It was another dry month for movies I’m afraid. I spent a lot of hours watching TV shows and Froggy Flips on YouTube again.
Till Death (2021) isn’t the story of a check-out operator’s untimely demise but instead tells the story of Emma (Megan Fox), who after a rather forced romantic evening with her narcissistic husband in a secluded lake house, wakes up to find he’s shot himself and is handcuffed to her. She was having an affair and it turns out he knew about it. Then some bad guys (including Callan Mulvey who you’d recognise from a few DC and Marvel movies) turn up and it’s a story of cat and mouse in which Emma strives to protect her full face of makeup at all costs. Also she doesn’t see the obvious solution to the corpse issue when she’s in the garage next to the car, you know, the one with the really heavy doors, and instead spends a good third of the 1hr 30m film still handcuffed to the body.
The film, currently on Netflix, has a rather early-90s tone to it like a brighter version of the Cape Fear remake but without any of the bad guys really having an ounce of real menace or swagger like De Niro. The special effects are rather good given that the lake house, and the snow and ice is all fake. Spoilers hehe! Reminded me rather too much of Gerald’s Game to be honest, but without the spookiness. It’s nice to see Fox still getting work and adding to her blood-soaked canon.
The Guilty (2021) is another 1hr 30m film from last year that’s on Netflix and boy is it a COVID lockdown film. Jake Gyllenhaal plays a cop who is, doing some kind of penance while he awaits a court hearing, working at an emergency call dispatch centre. He gets a call. He leaves the room, but only to go into another room, all the action happens on the end of his phone and if you liked Phone Booth then you might like this too.
It’s a good film given the circumstances but a film stands or falls on its ending and all you have to do is insert one ill-considered line into the dialogue and it ruins the whole thing. To my mind this film was like that. I won’t spoil the surprise. You’ll know it when you hear it, if you haven’t already fallen asleep by then.

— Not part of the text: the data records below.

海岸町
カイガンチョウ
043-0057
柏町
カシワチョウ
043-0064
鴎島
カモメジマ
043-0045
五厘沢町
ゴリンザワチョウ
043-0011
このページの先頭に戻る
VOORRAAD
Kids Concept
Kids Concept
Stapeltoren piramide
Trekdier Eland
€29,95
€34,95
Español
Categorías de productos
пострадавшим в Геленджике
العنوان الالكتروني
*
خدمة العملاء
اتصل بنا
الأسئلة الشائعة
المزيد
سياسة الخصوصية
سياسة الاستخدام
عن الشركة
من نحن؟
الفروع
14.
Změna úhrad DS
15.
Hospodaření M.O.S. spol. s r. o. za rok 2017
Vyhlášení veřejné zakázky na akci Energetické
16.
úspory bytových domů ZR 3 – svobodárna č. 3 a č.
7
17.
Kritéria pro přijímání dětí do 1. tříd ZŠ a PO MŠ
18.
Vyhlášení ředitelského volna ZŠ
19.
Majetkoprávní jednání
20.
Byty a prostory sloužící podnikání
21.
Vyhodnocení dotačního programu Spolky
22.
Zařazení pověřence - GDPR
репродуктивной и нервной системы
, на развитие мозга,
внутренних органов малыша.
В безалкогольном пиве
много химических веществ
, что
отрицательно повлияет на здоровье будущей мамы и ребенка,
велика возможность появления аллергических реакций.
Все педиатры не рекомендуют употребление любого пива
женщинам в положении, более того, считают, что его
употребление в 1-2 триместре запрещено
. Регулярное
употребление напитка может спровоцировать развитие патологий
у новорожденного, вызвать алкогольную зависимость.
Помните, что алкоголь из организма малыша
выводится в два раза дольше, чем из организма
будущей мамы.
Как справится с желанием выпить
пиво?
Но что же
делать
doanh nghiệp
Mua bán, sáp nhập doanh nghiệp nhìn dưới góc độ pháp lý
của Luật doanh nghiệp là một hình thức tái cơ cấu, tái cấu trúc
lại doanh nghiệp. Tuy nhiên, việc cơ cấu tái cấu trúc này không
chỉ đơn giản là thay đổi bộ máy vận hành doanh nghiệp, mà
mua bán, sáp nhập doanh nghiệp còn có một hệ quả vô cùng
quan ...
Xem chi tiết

The Bubble (2022) is a longer film but it needn’t have been. Also on Netflix it is a comedy about a bunch of actors working on a sequel to a film inside a COVID lockdown bubble. The cast is great and Pedro Pascal and Karen Gillan show once again that they’re very good at doing comedy.
There’s some tongue in cheek mockery of the film industry and actors in general with the usual lightweight subplots to buoy up a bit of a messy main plot. I say plot, it’s more of a hot mess to be honest. If I was generous I’d say it was character driven.
The Unbearable Weight Of Massive Talent (2022) is currently available on Amazon Prime Video in the UK and is without a doubt the best film of this meagre helping. It starts with the title, a play on Milan Kundera’s The Unbearable Lightness of Being and goes from there. Pedro Pascal is in this one too and is even funnier here thanks to a superior script. But obviously the star of the show is Nicholas Cage who does not fail to deliver in this meta comedy about the Hollywood actor being paid a million bucks to be a guest at a rich guy’s birthday party.
The film goes into action overdrive in the third act but not before the two main characters have started working on a film script of their own and dropped some acid. The subplot about Cage needing to spend more time with his daughter (Lily Mo Sheen) and estranged wife (Sharon Horgan) is woven in really well and while the film follows a predictable buddy movie arc it does so with style and panache and whole lot of Nick fucking Cage. In fact his alter-ego from Wild At Heart pops up like his very own Tyler Durden from time to time to give him bad advice, and there’s tonnes of movie references throughout. It’s just great.